PORT-AU-PRINCE, vendredi 4 octobre 2024- Le collectif “Ensemble Contre la Corruption” (ECC), qui regroupe plusieurs organisations de défense des droits humains et de justice en Haïti, a salué la récente transmission du rapport d’enquête menée par l’Unité de Lutte Contre la Corruption (ULCC) concernant un scandale de corruption touchant trois conseillers présidents, Smith Augustin, Emmanuel Vertilaire, et Louis Gérald Gilles, ainsi que l’ancien président du Conseil d’Administration de la Banque Nationale de Crédit (BNC), Raoul Pascal Pierre Louis. Ce rapport met en lumière de graves actes de malversation et d’abus de fonction qui ont secoué l’institution bancaire.

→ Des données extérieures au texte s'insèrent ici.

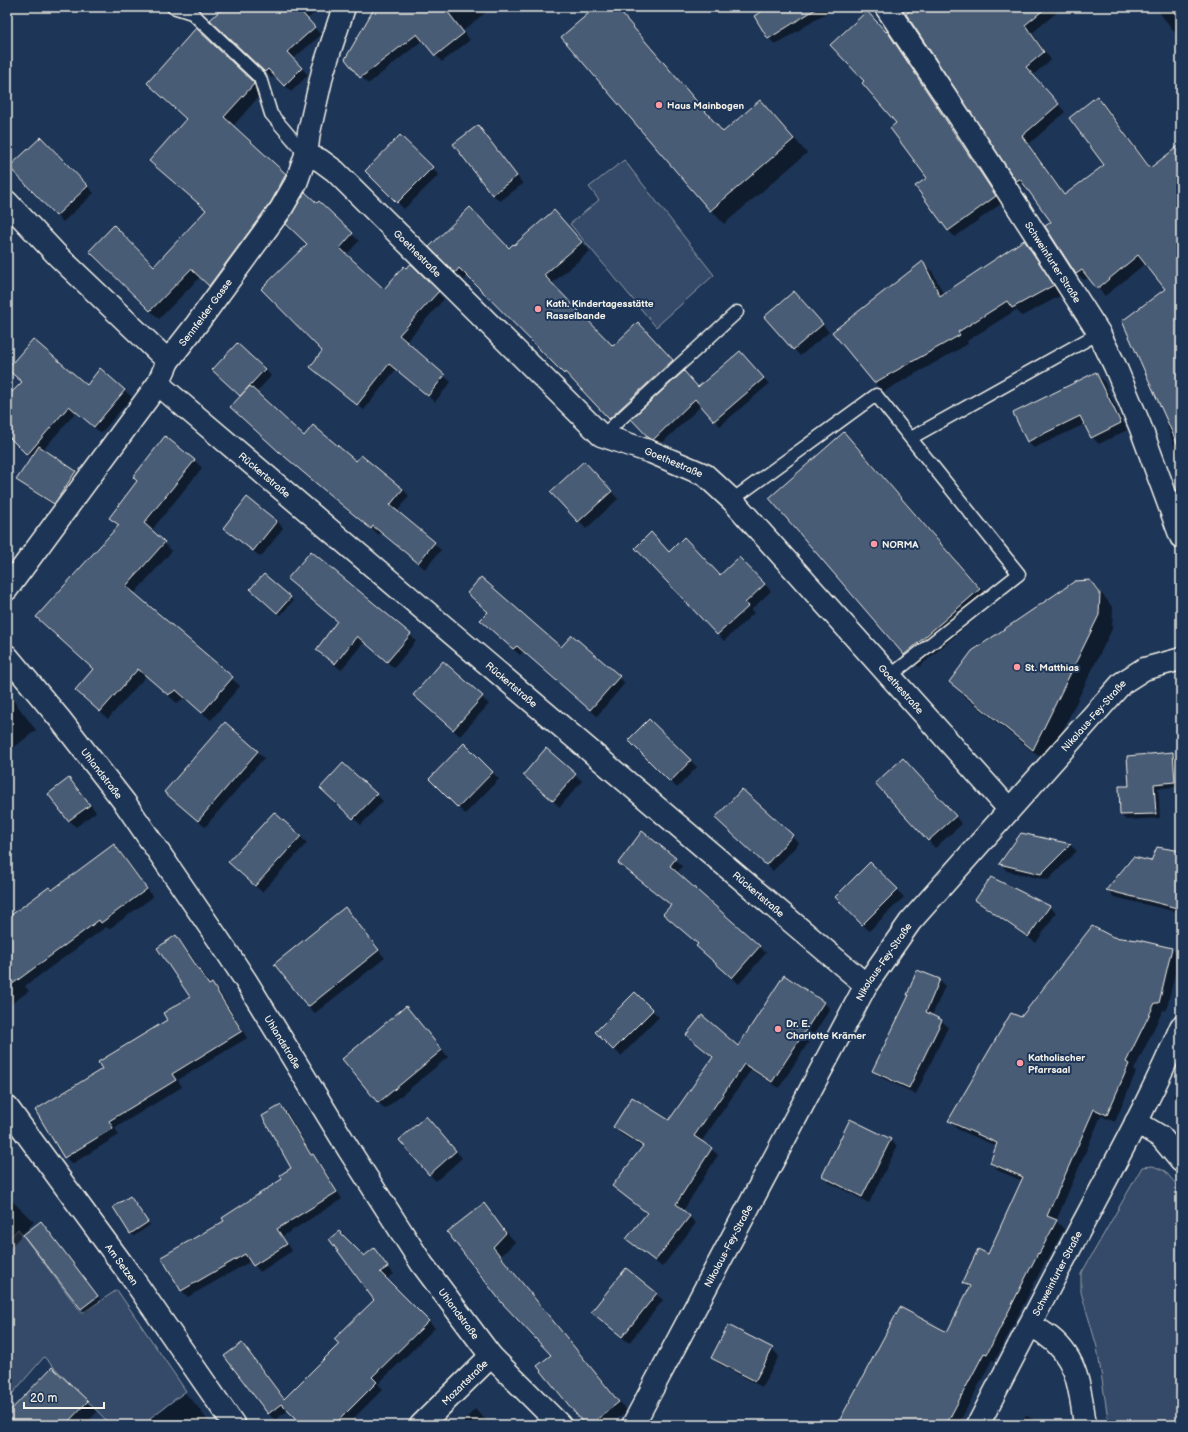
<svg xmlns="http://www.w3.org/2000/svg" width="1188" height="1432" font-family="'Balsamiq Sans',sans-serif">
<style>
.green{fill:#354a67;stroke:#949ea8}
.shadow{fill:#0007}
.building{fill:#485b74;stroke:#f4f1e8}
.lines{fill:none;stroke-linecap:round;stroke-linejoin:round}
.lane-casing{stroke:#f4f1e8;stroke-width:15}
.street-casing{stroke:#f4f1e8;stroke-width:25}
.secondary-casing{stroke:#f4f1e8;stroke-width:25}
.lane{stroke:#1d3557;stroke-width:12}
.street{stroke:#1d3557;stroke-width:22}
.secondary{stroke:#1d3557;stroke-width:22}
.poi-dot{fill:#ff9aa2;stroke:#1d3557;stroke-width:1.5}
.labels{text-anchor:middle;stroke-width:4;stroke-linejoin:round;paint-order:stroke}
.poi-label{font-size:10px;font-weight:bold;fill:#f4f1e8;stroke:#1d3557;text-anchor:start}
.street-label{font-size:10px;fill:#f4f1e8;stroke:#1d3557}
</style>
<rect width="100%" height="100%" fill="#1d3557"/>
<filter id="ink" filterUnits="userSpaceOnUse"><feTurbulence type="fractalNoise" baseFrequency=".025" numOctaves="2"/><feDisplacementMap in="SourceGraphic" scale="8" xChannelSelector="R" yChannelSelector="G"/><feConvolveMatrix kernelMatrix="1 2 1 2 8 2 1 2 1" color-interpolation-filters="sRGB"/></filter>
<g filter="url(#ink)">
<!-- green -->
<path class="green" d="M624,160L714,275L656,327L570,224L599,200L589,187Z
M1153,1166L1165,1171L1181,1190V1425H1109L1097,1347L1081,1292V1274L1142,1167Z
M18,1229L82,1313L117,1290L186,1391L150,1418L155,1425H111L44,1357L7,1400V1241Z"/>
<!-- shadow -->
<path class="shadow" d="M226,7H322L307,19L321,35L293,59L308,75L291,92L275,75L272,78L212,20Z
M376,7H492L463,31L470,40L442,62L423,40L368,84L347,59Z
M597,7H616L724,133L760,101L774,115L807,153L724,224L711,210Z
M771,7H836L775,45L769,38Z
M915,7H1059L1061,9L1032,33L1051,60L1033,75L1065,112L1029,144L1065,196L1105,165L1097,98L1105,105L1151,168L1181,155V466L1166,422L1168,421L1166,289L1146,263L1105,296L1089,278L1084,280L1076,273L1052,223L1027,187L1025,188L1017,181L907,14Z
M1155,7H1181V40Z
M887,32L894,39L1002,203L955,237L948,230L929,178L898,123L886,33Z
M253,83L262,93L233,126L294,183L218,294L200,277L159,319L90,251L154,267L207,211L159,169Z
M478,126L484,133L523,184L500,201L493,195L454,144Z
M400,136L439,175L404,209L366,171Z
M48,145L94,193L63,222L10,167Z
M319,202L359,241L346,255L384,290L411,265L444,299L406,342L451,382L435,402L396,369L364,410L311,367L323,351L308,244L317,204Z
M563,220L590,251L551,284L613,347L646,332L681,369L618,427L574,380L573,381L468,276L464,280L430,247L509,249Z
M1024,241L1033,250L1062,295L1022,316L1016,310L967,341L968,344L883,392L874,382L923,263L932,271L944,295Z
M801,299L829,332L800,356L794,349Z
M746,358L769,384L720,426L702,405L660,445L657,444L633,419L698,388Z
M265,369L271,376L256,393L304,437L356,463L403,489L409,496L397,512L441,550L425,569L380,532L379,535L338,501L241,397L220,377Z
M100,370L132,397L101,433L76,412L43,450L75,472L82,479L61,510L25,486L18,479L32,458L7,433V399L87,386Z
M1096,373L1103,380L1127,430L1099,444L1092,437L1085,424L1034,448L1028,442L1014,414Z
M844,434L858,447L993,603L919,667L905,654Z
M194,460L202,468L151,531L172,551L134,594L240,686L211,720L184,698L177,703L146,676L108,719L84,697L94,669L120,527L110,518Z
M590,469L618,499L586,529L552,492Z
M277,521L283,528L261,557L231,534Z
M658,540L670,553L720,577L746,564L771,591L751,610L754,613L724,641L636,548Z
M288,579L410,635L416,641L394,668L364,642L341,670L318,650L338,622Z
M1090,581L1103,595L1113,608L1112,629L1047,763L964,696L951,682Z
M255,592L290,598L293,601L281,615Z
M488,627L561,649L572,636L625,683L597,716L524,651L520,655Z
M443,662L489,704L460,736L421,701Z
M7,692L36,730L7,753Z
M649,720L697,767L677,788L629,740Z
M225,723L264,758L205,827L172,799Z
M464,745L499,779L465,814L430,779Z
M546,750L582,781L560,807L531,782Z
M1173,753L1177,758L1179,787L1158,788L1160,818L1126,820L1121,815L1120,787L1131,786Z
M909,766L962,824L935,848L876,783Z
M69,779L76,786L96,812L76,827L69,820L49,794Z
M742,790L799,843L773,871L723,825Z
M328,794H376L383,801L361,825Z
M643,833L682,866L677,873L766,953L739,984L697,946L699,945L671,906L619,863Z
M1021,834L1070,845L1077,851L1048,880L1007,871L1001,864Z
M300,836L307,843L262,892L236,869Z
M114,845L121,852L153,897L109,929L106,927L25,986L29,991L7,1007V919L52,891Z
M1181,852V913L1114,897L1108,890L1151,862Z
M870,863L904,897L869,931L836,897Z
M976,900L1049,906L1056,913L1036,943L983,906Z
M345,909L385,958L315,1013L308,1007Z
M176,937L182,943L211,985L212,984L219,991L247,1038L178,1080L182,1087L115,1128L119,1135L72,1164L65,1157L103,1069L169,1020L191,997Z
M1113,938L1172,949L1179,957L1166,1011L1163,1010L1134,1070L1136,1072L1115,1122L1101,1116L1056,1221L1064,1229L1047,1261L1046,1260L995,1361L992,1360L958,1425H838L948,1333L970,1289L963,1282L989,1256L1023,1181L999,1171L991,1163L996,1146L957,1129L950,1121L1021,1018Z
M784,976L824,1002L830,1009L779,1088L751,1070L701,1142L711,1149L718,1155L683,1211L696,1223L662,1267L627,1239L647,1213L614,1186L643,1148L621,1134L614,1127L669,1121L713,1058L694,1041L738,1047Z
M939,980L945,986L932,1016L942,1021L948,1027L916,1094L880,1077L873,1071L909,996L908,994Z
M635,994L659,1017L621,1056L597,1032Z
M412,1014L448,1057L385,1109L378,1102Z
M1181,1089V1106L1173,1095Z
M280,1106L287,1112L312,1155L319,1162L342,1199L283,1236L292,1251L260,1272L251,1261L188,1297L182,1291L163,1258L225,1221L284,1179L293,1168Z
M850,1120L891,1140L897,1147L869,1203L830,1183L823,1176Z
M433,1124L462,1158L436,1181L429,1174Z
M7,1196L34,1222L7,1251Z
M130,1197L150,1225L134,1236L131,1233Z
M484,1205L492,1214L515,1242L501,1256L627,1411L610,1425H586L552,1355L503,1302Z
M44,1226L101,1300L85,1312L25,1235Z
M374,1250L394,1274L386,1279L435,1328L378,1384L383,1389L347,1425H304L289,1410L275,1420L268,1413L242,1344L248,1351L285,1399L340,1344L376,1300L364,1257Z
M626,1269L663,1300L629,1343L592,1312Z
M772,1349L779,1356L762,1387L719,1364L712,1358Z
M52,1368L97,1412L85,1425H7V1415Z
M185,1393L197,1406L211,1425H157L151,1418Z
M475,1409L491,1425H460Z
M1026,1415L1042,1425H1020Z"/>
<!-- building -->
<path class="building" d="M224,7H297L315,27L287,52L302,68L284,86L268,69L265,72L210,20Z
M375,7H444L464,33L435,56L417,34L360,78L345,59Z
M596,7H616L723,132L760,100L794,139L710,211L561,37Z
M769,7H819L768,39L754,16Z
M913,7H1047L1025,25L1044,52L1026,67L1059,104L1022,136L1064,195L1104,165L1069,118L1097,96L1150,168L1181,144V452L1122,321L1165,289L1138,255L1097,289L1082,270L1076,274L1045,226L1051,222L1020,179L1016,181L906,14Z
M867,11L886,32L887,31L996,196L948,231L915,186L927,178L890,128L896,123L862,83L864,81L830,45Z
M196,28L253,82L254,84L224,117L286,174L271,202L209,286L191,269L150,311L89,251L114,225L154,266L206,210L149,161L186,119L147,83Z
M478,125L517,176L492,195L453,144Z
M400,135L433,167L397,203L365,171Z
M41,137L88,186L56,216L9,167Z
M305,192L317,203L319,201L353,233L340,248L384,289L404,266L406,268L411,264L439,291L399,335L445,375L428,396L389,364L357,405L310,367L322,351L261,289L307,244L286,224Z
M470,207L509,248L513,244L514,245L554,210L582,242L544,275L613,346L638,322L673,360L609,419L565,372L564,374L467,276L459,268L455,273L429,247Z
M1024,240L1054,285L1012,308L1007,301L958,332L960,335L874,383L832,332L923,261L940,296Z
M794,291L823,324L793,350L764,317Z
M33,339L87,385L100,368L125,390L94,427L69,406L27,455L7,435V397L22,382L7,369Z
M237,343L265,369L240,396L212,370Z
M740,351L764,378L714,421L695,399L653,440L649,438L631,419L684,371L698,387Z
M1096,372L1121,423L1091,438L1080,416L1027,442L1013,413Z
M250,386L304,436L313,425L356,461L361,455L403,489L390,505L435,542L418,563L373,526L371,529L330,495L278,451L230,407Z
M844,432L980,589L904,655L769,498Z
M165,436L195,460L144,523L165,542L126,586L233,677L202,713L176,690L168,695L138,669L100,712L75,690L93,669L36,617L119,525L109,518L137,481L133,477Z
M39,446L76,471L54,504L16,480Z
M584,461L612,491L578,522L550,492Z
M247,497L277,521L253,551L223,528Z
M651,532L669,552L684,537L720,575L739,557L765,584L745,603L749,606L717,635L635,548Z
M311,551L411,634L387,662L357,636L335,664L316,650L337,621L287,579Z
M264,574L291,597L277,613L250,589Z
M481,577L561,647L572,635L620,676L590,710L517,646L513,649L480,620L488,612L467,593Z
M1090,580L1100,593L1099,615L1033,750L949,682L972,651L1075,581Z
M443,661L483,696L453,730L413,695Z
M649,719L691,760L670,782L628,740Z
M225,722L258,751L198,821L164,792Z
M464,743L493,772L458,808L429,779Z
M546,748L576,774L553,801L523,775Z
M1173,752L1175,782L1154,784L1156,814L1120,815L1119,786H1129L1127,756Z
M903,758L956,816L928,841L875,783Z
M343,763L377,794L353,819L320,788Z
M69,778L90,805L68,821L48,794Z
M742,789L793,835L766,865L715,818Z
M274,812L301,836L255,886L228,862Z
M642,831L676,858L670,866L760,946L732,978L696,946L698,944L663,914L671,905L618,863Z
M1021,833L1071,844L1041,874L999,864Z
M114,844L147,889L101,923L99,920L7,988V918L49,887L52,890Z
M1157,847L1181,851V909L1106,890L1133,857L1151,861Z
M870,862L898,889L862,925L835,897Z
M991,877L1050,906L1028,937L975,900Z
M345,907L379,950L308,1007L274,964Z
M1092,926L1113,937L1138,940L1172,948L1159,1003H1155L1126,1062L1129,1064L1107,1115L1094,1109L1047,1216L1057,1220L1039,1254L1038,1253L987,1354L984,1353L946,1425H837L900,1307L947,1332L970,1286L962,1283L978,1249L988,1254L1023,1177L990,1163L997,1143L948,1121L1011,1013L1021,1017Z
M176,935L209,985L212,983L242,1031L172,1074L176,1080L109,1121L113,1128L64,1158L35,1110L102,1069L98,1062L167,1020L163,1013L190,997L157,948Z
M917,970L940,979L926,1012L942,1020L909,1088L872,1071L909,995H907Z
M784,975L824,1002L772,1082L744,1064L694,1136L712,1148L676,1204L690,1216L655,1261L626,1239L647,1213L612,1186L643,1146L613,1127L632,1097L669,1120L713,1057L686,1035L702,1015L738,1046Z
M635,992L653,1010L613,1050L595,1032Z
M406,1006L442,1050L378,1103L342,1059Z
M281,1105L311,1155L313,1154L337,1192L277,1229L287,1244L253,1266L245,1254L181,1291L161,1257L224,1221L222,1218L282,1179L280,1175L291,1168L262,1116Z
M426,1116L456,1151L429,1175L399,1140Z
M850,1119L891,1139L862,1197L822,1176Z
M130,1196L148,1222L130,1234L113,1207Z
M484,1203L506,1233L493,1247L619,1402L590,1425H585L537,1366L551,1355L502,1303L447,1232Z
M41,1221L98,1296L81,1309L23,1235Z
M339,1231L364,1256L374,1248L388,1267L380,1272L429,1321L372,1377L377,1382L334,1425H302L281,1404L268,1414L224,1356L242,1343L284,1399L339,1344L334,1339L374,1300L329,1239Z
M626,1268L657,1293L622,1337L591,1312Z
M728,1325L773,1348L755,1381L711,1358Z
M52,1367L88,1401L65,1425H7V1414Z"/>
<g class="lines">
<defs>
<path id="lane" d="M173,7L192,13L260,78L271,114L306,155
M603,435L737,312
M911,438L1099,333
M732,500L876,395L1019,574L890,676"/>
<g id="street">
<path id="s1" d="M306,155L320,160L335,171L601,435L651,452L705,475L732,500L1009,809"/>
<path d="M7,202L58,256L168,361"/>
<path id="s2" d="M158,384L866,985"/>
<path id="s3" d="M7,589L158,384L168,361L196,325L281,209L296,183L306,155L309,132L323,71L344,7"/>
<path id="s4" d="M7,656L59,718L125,803L227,952L246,981L349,1150L422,1264L491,1356L560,1425"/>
<path id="s5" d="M7,1107L133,1279L234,1425"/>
<path d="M1136,1122L1161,1137L1181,1161"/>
<path id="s6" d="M421,1425L491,1356"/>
<path id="s7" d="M633,1425L866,985L910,922L1122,683L1144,669L1181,659"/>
</g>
<g id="secondary">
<path id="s8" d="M886,7L969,131L1099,333L1115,366L1140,426L1181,537"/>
<path d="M1029,1326C1034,1328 1040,1330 1045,1334C1078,1356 1080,1389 1085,1425"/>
<path id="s9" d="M978,1425C1014,1355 1050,1285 1087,1216C1120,1153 1154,1092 1181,1027"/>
</g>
</defs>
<!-- lane casing -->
<use href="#lane" class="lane-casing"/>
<!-- street casing -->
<use href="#street" class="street-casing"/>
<!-- secondary casing -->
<use href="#secondary" class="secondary-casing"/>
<!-- lane -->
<use href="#lane" class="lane"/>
<!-- street -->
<use href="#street" class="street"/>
<!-- secondary -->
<use href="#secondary" class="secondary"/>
</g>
</g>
<!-- markers -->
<g class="poi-dot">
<circle cx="659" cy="105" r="4"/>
<circle cx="538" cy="309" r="4"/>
<circle cx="874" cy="544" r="4"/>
<circle cx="1017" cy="667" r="4"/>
<circle cx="778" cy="1029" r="4"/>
<circle cx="1020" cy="1063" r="4"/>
</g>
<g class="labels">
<!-- poi labels -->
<g class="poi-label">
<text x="667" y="109">Haus Mainbogen</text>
<text x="546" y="307">Kath. Kindertagesstätte<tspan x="546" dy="12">Rasselbande</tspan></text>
<text x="882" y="548">NORMA</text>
<text x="1025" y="671">St. Matthias</text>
<text x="786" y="1027">Dr. E.<tspan x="786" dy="12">Charlotte Krämer</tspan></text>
<text x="1028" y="1061">Katholischer<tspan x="1028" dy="12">Pfarrsaal</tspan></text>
</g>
<!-- street labels -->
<g class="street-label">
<text dy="4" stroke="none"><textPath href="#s1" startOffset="150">Goethestraße</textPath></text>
<text dy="4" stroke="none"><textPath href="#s8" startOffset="305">Schweinfurter Straße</textPath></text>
<text dy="4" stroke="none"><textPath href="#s3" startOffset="341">Sennfelder Gasse</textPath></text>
<text dy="4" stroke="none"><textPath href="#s1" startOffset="486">Goethestraße</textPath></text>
<text dy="4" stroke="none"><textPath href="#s2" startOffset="140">Rückertstraße</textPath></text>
<text dy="4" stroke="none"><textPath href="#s2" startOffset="464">Rückertstraße</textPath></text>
<text dy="4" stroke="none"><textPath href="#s1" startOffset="810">Goethestraße</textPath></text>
<text dy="4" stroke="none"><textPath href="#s7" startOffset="851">Nikolaus-Fey-Straße</textPath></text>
<text dy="4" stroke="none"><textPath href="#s4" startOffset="151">Uhlandstraße</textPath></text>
<text dy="4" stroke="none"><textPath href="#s2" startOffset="788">Rückertstraße</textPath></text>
<text dy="4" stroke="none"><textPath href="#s7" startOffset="527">Nikolaus-Fey-Straße</textPath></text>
<text dy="4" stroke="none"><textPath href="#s4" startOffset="475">Uhlandstraße</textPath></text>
<text dy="4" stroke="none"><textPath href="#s7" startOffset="203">Nikolaus-Fey-Straße</textPath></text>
<text dy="4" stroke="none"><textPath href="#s5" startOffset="195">Am Setzen</textPath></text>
<text dy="4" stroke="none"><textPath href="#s9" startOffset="171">Schweinfurter Straße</textPath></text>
<text dy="4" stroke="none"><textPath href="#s4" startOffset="799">Uhlandstraße</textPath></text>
<text dy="4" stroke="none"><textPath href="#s6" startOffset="61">Mozartstraße</textPath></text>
</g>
</g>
<!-- margin -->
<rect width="1188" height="1432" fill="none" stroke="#1d3557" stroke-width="24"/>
<rect x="12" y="12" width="1164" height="1408" fill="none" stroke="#f4f1e8" stroke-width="1.5" filter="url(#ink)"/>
<!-- scale -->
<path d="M24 1402v6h80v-6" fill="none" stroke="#f4f1e8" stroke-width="2"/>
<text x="30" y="1402" font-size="12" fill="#f4f1e8" stroke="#1d3557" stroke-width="3" paint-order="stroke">20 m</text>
</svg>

Le scandale a éclaté suite à une dénonciation de Raoul Pascal Pierre Louis, qui, dans une correspondance datée du 24 juillet 2024, adressée au Premier ministre Gary Conille, a révélé que les trois conseillers présidents avaient exigé une somme de cent millions (100,000,000) de gourdes en échange de sa reconduction à la tête du Conseil d’administration de la BNC. L’ULCC a confirmé, à travers son enquête, que cette somme exorbitante avait été demandée lors d’une rencontre organisée le 25 mai 2024, sous la supervision du conseiller Louis Gérald Gilles.
Le rapport de l’ULCC révèle également que face à l’impossibilité de réunir cette somme, Raoul Pascal Pierre Louis a proposé aux conseillers une série d’avantages indus, dont l’accès à des cartes de crédit de la BNC. Chacun des conseillers présidents a ainsi reçu une carte de crédit avec un plafond de vingt mille (20,000) dollars américains, tandis que Lonick Leandre, consul d’Haïti à Santiago, s’est vu attribuer une carte plafonnée à treize mille cinq cents (13,500) dollars américains. Ces cartes ont été utilisées de manière abusive pour des dépenses non justifiées, en dehors des procédures régulières de la BNC.
L’ECC, dans son communiqué, exprime sa satisfaction quant à l’impartialité des investigations menées par l’ULCC. Cependant, le collectif exprime ses préoccupations face à l’inaction des autorités compétentes. En effet, malgré la gravité des faits révélés, les conseillers présidents fautifs et les secteurs politiques qui les ont désignés ont, jusqu’à présent, ignoré les appels à des sanctions immédiates.
L’ECC rappelle que dès le 30 juillet 2024, à la suite de l’éclatement du scandale, il avait recommandé aux membres du Conseil Présidentiel de Transition (CPT) de prendre des mesures fortes contre les personnes impliquées. Cependant, les membres non éclaboussés par cette affaire ont opté pour le silence, laissant planer de sérieux doutes quant à leur volonté de lutter contre l’impunité des crimes financiers.
Le collectif appelle désormais l’appareil judiciaire haïtien, et en particulier le Commissaire du Gouvernement près le Tribunal de Première Instance de Port-au-Prince, Lionel Constant Bourgoin, à mettre en mouvement l’action publique contre les principaux accusés. ECC exige que justice soit faite pour les actes d’abus de fonction, de versement de pots-de-vin et de corruption révélés par l’enquête.
L’ECC se dit également préoccupé par la gestion opaque des fonds alloués aux conseillers présidents pour leur service d’intelligence. Selon Smith Augustin, ces fonds ont été utilisés à des fins électoralistes, notamment pour financer des activités politiques en lien avec les secteurs ayant désigné ces conseillers. Le collectif estime qu’il est nécessaire d’étendre l’enquête pour identifier tous les bénéficiaires de ces pratiques illégales.
Compte tenu de l’ampleur de ce scandale, l’ECC réitère son engagement pour une moralisation de la vie publique en Haïti, rappelant que la corruption n’est pas une fatalité. Le respect des codes d’éthique et de déontologie doit être exigé des autorités étatiques et des fonctionnaires de l’administration publique.
ECC affirme que la lutte contre la corruption est essentielle pour remédier aux graves problèmes de pauvreté, de sous-développement et de violations des droits humains qui affligent Haïti. Le collectif appelle à une gouvernance transparente et à la mise en œuvre des outils nécessaires pour changer le cours de l’histoire contemporaine du pays.